Run by Page and Brin, Alphabet will become the parent entity of several companies, the largest of which will be Google. Other organizations housed under the Alphabet umbrella will be smart-home business Nest and Calico, a biotech firm focused on longevity. Under the new structure, Sundar Pichai, former senior vice president in charge of products, will become Google's new CEO. With the reorganization, Google will be focused on Internet projects such as search, maps, applications like Gmail and acquisitions like YouTube. The financial divisions of Google, Google Ventures and Google Capital, will shift under Alphabet's control, as will incubator projects like Google X that develops delivery drones and self driving cars.
Google has always proven itself to be ahead of the pack among other Silicon Valley giants, and the creation of Alphabet is further proof of that. As large technology companies like Amazon and Facebook continue to branch out from their original objectives, it is becoming increasingly difficult for them to control the growing sprawl.
Take Amazon, for example. What started as a online bookseller has become one of the most diversified companies on the Web, known internally as the "Everything Store." CEO Jeff Bezos has branched out in numerous directions, offering not only commercial goods but cloud computing solutions, delivery services, streaming media and even creating original content. But even with so many ventures, the majority of them successful, Amazon has yet to turn a profit because each of its new business ideas requires capital to keep the engine turning. While this may be the price of doing business, it can scare investors away if they don't believe they'll ever see significant returns.
Financial stability and technological innovation
By creating Alphabet, Page and Brin have made a move to avoid speculation and distrust of their companies' financial situations. Structuring Alphabet like a holding company provides investors with more financial transparency, helping to ease fears that Google was becoming distracted by outside business ventures and losing focus of its founding principles. In the final quarter of 2015, Alphabet will make financial results for Google Inc. available, as well as those for the company overall. Investors won't be able to see results from the other companies individually, but it will offer them a general sense of how Google's core business is fairing.
"Alphabet's portfolio-like approach allows Google itself to stay innovative."
The portfolio-like approach to managing the pair's menagerie of business ventures allows Google itself to stay innovative. Under the new structure, Google is able to provide operating divisions with greater leeway in making decisions and keep the various business operations more agile.

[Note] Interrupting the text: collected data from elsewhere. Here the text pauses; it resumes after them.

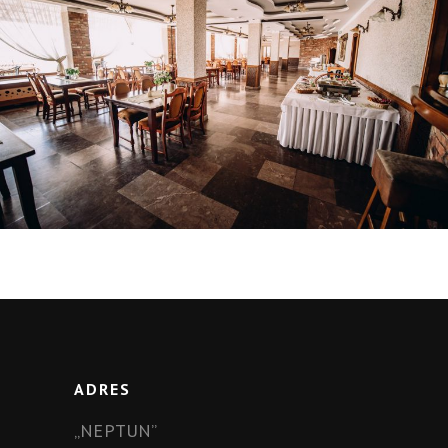
ADRES
„NEPTUN”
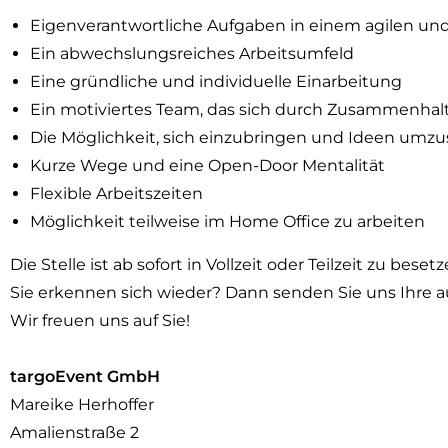
Eigenverantwortliche Aufgaben in einem agilen un
Ein abwechslungsreiches Arbeitsumfeld
Eine gründliche und individuelle Einarbeitung
Ein motiviertes Team, das sich durch Zusammenhal
Die Möglichkeit, sich einzubringen und Ideen umz
Kurze Wege und eine Open-Door Mentalität
Flexible Arbeitszeiten
Möglichkeit teilweise im Home Office zu arbeiten
Die Stelle ist ab sofort in Vollzeit oder Teilzeit zu beset
Sie erkennen sich wieder? Dann senden Sie uns Ihre a
Wir freuen uns auf Sie!
targoEvent GmbH
Mareike Herhoffer
Amalienstraße 2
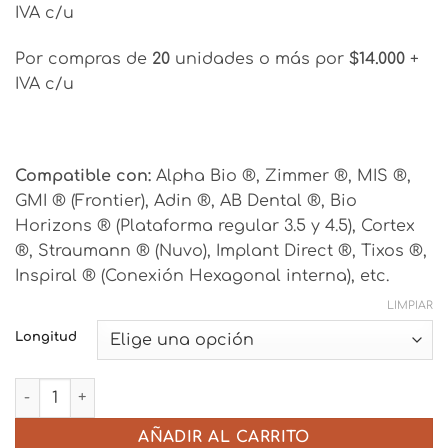
IVA c/u
Por compras de
20
unidades o más por
$14.000
+
IVA c/u
Compatible con:
Alpha Bio ®, Zimmer ®, MIS ®,
GMI ® (Frontier), Adin ®, AB Dental ®, Bio
Horizons ® (Plataforma regular 3.5 y 4.5), Cortex
®, Straumann ® (Nuvo), Implant Direct ®, Tixos ®,
Inspiral ® (Conexión Hexagonal interna), etc.
LIMPIAR
Longitud
Pilar Recto Standard - Hexágono Interno cantidad
AÑADIR AL CARRITO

"We've long believed that over time companies tend to get comfortable doing the same thing, just making incremental changes," Page wrote in his blog post. "But in the technology industry, where revolutionary ideas drive the next big growth areas, you need to be a bit uncomfortable to stay relevant."

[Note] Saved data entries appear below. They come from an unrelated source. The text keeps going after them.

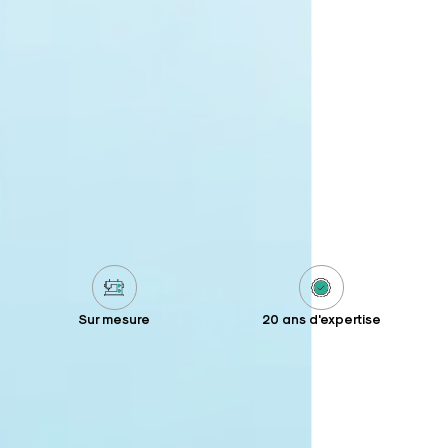
Sur mesure
20 ans d'expertise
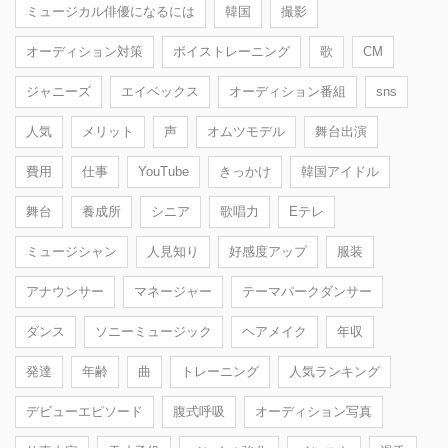
ミュージカル俳優になるには
韓国
撮影
オーディション対策
ボイストレーニング
歌
CM
ジャニーズ
エイベックス
オーディション番組
sns
人気
メリット
声
オムツモデル
舞台出演
費用
仕事
YouTube
きっかけ
韓国アイドル
舞台
養成所
シニア
歌唱力
Eテレ
ミュージシャン
人見知り
好感度アップ
服装
アナウンサー
マネージャー
テーマパークダンサー
ダンス
ソニーミュージック
ヘアメイク
年収
発達
年齢
曲
トレーニング
人気ランキング
デビューエピソード
腹式呼吸
オーディション写真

Complacency and comfort can be disastrous in the technology world, leading to the downfall, or at least downsizing, of many giant companies past. IBM had massive success creating mainframes, but it lost the opportunity to maintain dominance in the PC market to more agile companies like Microsoft. While Microsoft was in the smartphone game before Apple, it missed out on cornering the market because it was focused on its money-making machines Windows and Office. All companies have to concern themselves with making money and keeping the lights on, but it can't distract them from innovating and staying current, especially in the tech space. With Alphabet, Google's founders are trying to kill two birds with one stone, but only time will tell if it will be a successful hunt.